Look through the listing below for the word "lines" and copy every line where it occurs.

# # # # #

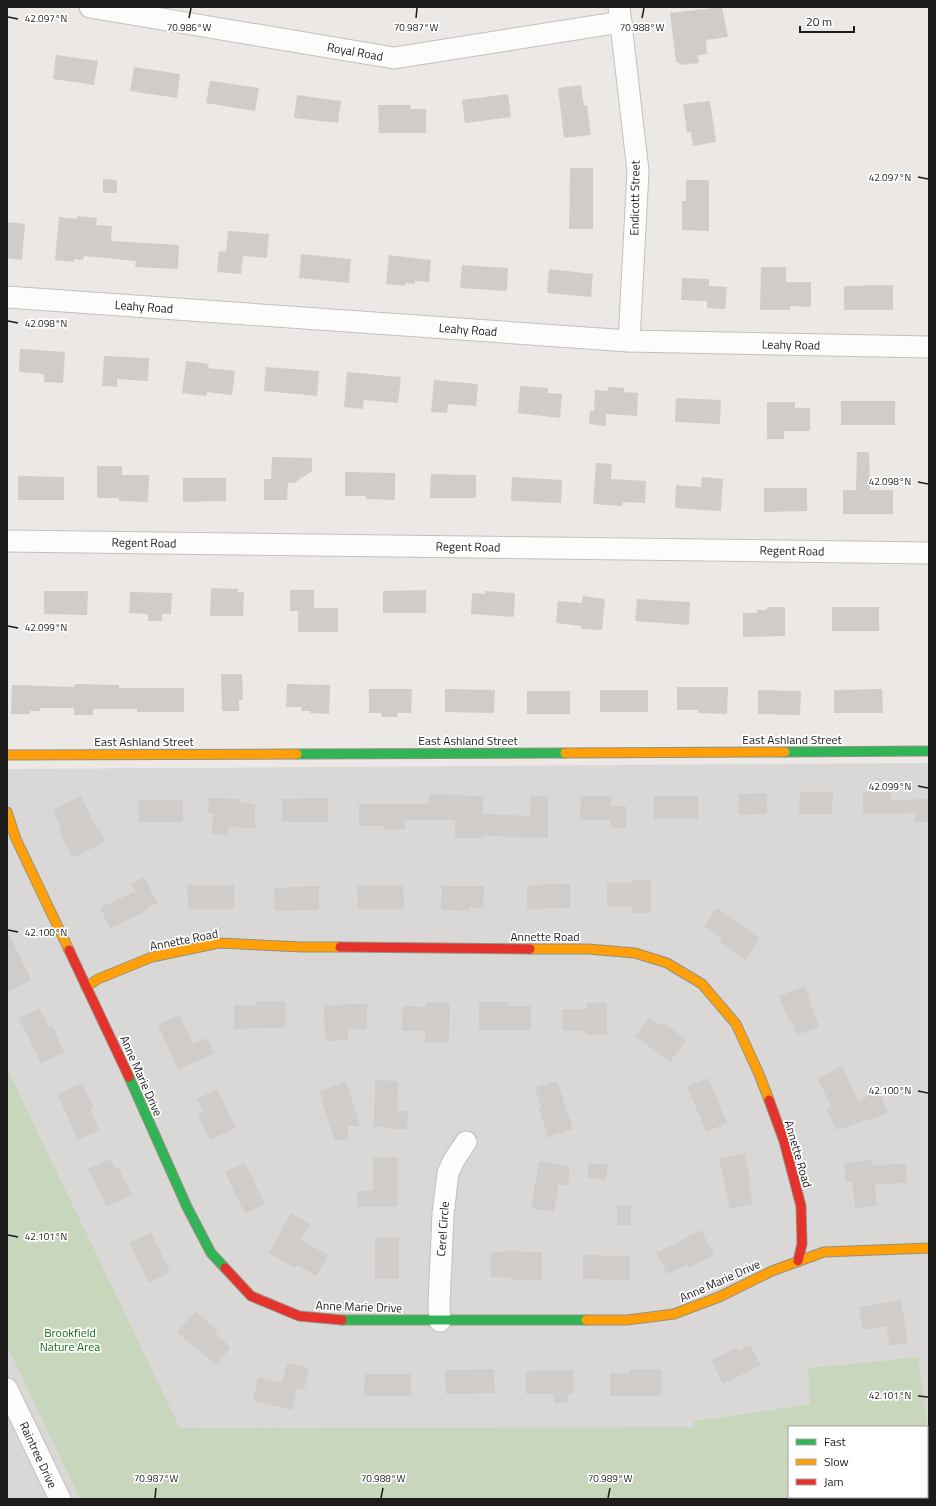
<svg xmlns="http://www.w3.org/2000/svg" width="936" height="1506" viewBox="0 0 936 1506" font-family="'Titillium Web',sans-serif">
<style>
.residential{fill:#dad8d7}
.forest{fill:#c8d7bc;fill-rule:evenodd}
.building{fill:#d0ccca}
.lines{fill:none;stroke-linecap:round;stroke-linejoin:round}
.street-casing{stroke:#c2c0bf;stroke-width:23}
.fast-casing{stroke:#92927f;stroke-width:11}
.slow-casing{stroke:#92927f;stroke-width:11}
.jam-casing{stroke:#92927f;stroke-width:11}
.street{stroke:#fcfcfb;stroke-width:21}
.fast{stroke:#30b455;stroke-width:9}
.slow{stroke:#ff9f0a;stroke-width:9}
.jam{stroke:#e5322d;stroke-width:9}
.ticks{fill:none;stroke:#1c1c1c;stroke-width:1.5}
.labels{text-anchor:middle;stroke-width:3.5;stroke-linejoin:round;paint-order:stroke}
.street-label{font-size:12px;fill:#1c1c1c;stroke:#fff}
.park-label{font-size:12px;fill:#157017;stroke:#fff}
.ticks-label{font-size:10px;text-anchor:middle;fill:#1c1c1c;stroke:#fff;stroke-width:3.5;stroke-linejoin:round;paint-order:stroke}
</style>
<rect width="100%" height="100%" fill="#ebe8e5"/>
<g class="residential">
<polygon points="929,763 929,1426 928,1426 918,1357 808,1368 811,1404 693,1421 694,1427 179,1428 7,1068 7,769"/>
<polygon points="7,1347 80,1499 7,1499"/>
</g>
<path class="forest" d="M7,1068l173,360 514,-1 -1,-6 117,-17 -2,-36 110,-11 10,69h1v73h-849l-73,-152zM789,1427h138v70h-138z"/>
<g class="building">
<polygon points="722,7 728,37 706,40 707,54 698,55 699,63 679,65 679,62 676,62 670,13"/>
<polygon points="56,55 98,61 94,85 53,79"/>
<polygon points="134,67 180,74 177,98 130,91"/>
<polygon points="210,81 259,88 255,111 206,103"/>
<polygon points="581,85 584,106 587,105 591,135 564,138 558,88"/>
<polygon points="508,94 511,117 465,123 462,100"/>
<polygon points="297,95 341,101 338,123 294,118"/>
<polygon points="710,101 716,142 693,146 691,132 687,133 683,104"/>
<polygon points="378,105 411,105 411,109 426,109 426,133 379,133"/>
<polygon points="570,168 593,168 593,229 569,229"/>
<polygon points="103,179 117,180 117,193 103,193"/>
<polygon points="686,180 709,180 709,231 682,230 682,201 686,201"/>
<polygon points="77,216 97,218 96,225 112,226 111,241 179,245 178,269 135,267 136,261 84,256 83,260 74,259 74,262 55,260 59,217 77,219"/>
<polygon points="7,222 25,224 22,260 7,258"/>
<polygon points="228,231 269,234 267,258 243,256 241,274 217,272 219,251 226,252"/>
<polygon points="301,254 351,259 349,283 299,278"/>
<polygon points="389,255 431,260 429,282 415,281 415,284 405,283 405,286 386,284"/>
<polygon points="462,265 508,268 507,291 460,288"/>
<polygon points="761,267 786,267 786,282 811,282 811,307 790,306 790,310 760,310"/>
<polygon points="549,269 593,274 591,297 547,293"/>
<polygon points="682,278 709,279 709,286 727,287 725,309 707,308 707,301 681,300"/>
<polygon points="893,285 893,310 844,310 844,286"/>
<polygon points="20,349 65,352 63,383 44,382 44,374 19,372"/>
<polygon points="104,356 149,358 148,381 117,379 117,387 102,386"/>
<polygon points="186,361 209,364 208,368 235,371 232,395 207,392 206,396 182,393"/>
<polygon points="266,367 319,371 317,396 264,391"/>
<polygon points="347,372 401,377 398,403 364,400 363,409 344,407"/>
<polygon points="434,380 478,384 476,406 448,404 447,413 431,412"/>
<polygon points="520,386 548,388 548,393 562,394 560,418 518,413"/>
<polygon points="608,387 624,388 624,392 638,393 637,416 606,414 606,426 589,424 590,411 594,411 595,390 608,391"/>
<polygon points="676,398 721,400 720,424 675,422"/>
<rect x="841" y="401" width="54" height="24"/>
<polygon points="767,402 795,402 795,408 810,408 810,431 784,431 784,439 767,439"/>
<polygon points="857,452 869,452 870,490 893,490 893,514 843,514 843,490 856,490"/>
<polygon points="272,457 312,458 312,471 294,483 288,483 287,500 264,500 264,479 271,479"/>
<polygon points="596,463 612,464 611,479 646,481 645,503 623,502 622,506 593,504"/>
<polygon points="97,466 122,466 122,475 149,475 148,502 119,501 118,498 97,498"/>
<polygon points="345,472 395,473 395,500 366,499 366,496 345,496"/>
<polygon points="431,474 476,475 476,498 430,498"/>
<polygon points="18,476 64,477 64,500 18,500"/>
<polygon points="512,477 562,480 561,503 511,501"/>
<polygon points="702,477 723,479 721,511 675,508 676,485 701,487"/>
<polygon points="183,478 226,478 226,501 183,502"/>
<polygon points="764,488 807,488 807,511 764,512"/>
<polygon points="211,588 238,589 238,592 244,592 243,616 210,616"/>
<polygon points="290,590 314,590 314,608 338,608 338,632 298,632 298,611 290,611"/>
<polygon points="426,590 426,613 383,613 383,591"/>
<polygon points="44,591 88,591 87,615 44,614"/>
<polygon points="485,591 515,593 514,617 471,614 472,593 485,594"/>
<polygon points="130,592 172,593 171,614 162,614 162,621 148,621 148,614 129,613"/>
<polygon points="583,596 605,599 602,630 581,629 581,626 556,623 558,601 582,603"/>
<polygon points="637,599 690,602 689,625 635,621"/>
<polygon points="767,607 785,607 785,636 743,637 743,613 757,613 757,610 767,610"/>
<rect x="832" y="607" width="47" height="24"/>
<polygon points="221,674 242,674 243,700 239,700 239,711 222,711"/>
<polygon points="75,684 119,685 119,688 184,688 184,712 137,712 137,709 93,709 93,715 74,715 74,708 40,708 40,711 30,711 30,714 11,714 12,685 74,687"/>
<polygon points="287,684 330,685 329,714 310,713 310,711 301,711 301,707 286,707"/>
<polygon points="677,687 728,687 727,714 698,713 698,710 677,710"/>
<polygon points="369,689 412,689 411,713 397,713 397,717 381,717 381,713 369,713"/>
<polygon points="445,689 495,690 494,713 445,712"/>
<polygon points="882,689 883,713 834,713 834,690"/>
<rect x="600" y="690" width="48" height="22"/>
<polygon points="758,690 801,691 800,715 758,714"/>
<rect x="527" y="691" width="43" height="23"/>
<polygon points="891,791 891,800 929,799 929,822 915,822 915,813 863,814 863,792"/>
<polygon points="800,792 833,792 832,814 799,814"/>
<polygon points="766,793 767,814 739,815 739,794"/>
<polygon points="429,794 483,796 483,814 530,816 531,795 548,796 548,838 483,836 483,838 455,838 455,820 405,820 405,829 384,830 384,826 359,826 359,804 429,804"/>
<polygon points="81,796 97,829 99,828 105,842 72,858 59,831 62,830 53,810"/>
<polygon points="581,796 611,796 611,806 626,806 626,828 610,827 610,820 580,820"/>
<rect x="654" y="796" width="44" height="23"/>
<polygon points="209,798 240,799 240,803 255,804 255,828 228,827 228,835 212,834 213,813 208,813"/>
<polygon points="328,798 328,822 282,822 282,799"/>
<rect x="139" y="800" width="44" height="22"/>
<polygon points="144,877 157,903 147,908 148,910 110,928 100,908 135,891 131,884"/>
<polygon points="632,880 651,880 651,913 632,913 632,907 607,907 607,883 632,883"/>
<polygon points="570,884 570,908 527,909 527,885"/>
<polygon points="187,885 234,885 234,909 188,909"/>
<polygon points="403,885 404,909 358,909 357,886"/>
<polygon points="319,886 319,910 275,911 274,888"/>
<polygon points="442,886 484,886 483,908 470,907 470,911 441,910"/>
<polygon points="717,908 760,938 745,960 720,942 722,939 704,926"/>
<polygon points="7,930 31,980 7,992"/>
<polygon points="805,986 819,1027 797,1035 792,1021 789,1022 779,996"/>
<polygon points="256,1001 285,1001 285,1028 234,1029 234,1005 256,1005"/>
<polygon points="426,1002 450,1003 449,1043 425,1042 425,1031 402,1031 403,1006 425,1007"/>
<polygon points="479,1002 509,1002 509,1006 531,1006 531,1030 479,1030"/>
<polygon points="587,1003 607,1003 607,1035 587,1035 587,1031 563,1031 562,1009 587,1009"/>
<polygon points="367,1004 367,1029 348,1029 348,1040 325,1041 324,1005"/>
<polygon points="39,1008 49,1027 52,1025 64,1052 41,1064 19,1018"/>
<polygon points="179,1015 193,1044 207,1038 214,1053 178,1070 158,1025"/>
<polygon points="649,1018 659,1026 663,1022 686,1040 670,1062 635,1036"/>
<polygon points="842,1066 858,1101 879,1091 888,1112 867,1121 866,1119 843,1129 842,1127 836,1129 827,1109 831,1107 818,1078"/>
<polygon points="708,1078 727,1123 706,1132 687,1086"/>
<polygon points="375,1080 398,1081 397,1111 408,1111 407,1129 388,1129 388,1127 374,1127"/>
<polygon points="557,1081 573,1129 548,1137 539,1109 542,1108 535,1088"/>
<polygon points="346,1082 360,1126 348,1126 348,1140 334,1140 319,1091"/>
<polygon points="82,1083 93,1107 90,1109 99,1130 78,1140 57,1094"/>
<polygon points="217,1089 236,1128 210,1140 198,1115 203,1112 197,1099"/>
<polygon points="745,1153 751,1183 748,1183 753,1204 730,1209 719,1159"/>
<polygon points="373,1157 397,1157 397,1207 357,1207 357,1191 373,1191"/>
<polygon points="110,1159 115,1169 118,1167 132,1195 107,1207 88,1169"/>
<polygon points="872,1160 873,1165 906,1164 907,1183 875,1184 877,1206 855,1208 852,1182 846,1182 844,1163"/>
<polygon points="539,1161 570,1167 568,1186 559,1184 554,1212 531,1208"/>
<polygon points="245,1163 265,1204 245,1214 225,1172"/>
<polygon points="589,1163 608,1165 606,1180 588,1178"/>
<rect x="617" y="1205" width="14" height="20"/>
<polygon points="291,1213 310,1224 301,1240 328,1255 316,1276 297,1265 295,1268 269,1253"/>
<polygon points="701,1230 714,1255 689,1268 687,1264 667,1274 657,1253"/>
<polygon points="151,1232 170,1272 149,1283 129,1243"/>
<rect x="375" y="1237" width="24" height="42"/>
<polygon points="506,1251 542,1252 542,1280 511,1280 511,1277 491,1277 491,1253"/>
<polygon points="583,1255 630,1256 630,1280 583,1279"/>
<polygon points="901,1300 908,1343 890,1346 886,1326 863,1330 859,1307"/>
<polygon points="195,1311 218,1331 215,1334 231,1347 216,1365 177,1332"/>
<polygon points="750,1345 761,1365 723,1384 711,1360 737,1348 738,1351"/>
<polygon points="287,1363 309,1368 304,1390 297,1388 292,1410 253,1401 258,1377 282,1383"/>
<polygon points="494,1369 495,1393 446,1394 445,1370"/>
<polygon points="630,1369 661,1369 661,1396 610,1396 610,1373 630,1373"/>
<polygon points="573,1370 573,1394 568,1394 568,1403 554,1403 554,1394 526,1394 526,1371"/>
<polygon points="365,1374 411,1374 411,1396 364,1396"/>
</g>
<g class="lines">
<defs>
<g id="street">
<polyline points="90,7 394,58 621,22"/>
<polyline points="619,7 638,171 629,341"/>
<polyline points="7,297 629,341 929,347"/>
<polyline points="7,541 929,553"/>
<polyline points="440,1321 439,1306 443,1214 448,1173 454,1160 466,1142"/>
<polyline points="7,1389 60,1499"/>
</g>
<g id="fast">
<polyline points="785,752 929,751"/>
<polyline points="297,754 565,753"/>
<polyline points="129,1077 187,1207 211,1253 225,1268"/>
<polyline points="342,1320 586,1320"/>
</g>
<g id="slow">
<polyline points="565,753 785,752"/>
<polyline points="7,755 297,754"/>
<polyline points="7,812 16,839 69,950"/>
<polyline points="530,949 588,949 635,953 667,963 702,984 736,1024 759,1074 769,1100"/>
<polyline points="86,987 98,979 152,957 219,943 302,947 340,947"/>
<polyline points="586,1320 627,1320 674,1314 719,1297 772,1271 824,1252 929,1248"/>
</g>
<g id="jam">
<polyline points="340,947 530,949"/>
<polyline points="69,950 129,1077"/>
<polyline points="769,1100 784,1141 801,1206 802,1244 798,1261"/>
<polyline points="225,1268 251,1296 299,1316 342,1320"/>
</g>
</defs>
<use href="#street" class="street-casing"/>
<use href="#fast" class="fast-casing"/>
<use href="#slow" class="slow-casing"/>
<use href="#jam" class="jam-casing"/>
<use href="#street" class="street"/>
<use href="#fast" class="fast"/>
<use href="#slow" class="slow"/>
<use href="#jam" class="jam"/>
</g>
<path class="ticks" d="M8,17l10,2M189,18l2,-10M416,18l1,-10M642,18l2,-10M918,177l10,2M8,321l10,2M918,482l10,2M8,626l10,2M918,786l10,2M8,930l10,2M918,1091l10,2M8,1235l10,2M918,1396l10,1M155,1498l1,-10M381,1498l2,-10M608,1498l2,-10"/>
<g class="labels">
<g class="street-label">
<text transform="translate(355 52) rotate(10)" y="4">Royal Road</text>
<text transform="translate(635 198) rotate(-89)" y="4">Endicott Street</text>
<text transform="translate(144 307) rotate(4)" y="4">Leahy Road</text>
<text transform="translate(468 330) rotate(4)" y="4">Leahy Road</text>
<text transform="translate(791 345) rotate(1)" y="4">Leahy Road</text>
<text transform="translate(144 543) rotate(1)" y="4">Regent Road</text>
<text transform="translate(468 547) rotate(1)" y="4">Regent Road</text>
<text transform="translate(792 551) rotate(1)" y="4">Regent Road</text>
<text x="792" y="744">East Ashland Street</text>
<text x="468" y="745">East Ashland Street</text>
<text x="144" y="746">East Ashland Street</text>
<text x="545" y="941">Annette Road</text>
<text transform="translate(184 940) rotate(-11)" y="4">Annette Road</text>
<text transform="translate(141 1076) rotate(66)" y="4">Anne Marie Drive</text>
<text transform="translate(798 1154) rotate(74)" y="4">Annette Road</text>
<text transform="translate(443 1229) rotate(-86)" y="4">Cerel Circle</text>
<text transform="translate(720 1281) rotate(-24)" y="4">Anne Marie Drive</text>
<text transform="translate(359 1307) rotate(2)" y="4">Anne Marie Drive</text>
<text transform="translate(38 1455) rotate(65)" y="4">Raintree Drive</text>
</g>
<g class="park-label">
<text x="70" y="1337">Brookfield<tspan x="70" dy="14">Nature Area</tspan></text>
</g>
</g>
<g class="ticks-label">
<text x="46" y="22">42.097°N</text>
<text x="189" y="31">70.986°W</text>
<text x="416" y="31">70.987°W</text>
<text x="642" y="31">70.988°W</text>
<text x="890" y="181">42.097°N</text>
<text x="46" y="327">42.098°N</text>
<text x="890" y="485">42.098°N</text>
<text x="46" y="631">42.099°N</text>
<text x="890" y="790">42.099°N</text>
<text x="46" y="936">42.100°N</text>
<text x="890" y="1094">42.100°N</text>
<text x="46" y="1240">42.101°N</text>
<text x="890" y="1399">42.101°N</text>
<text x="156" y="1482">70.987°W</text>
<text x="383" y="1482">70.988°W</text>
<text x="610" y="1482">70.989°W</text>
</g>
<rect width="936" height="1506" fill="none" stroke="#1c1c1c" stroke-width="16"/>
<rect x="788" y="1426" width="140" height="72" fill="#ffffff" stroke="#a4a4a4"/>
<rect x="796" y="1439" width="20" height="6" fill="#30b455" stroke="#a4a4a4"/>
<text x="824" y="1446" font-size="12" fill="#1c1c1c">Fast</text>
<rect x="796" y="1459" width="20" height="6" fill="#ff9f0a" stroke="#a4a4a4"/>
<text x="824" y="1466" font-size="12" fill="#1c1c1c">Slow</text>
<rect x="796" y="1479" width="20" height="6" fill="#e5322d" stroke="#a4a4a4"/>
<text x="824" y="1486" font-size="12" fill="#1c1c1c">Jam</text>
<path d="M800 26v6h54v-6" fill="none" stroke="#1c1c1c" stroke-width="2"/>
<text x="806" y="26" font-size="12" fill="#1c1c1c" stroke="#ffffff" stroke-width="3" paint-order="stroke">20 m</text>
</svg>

# # # # #

Reply to the exercise:
.lines{fill:none;stroke-linecap:round;stroke-linejoin:round}
<g class="lines">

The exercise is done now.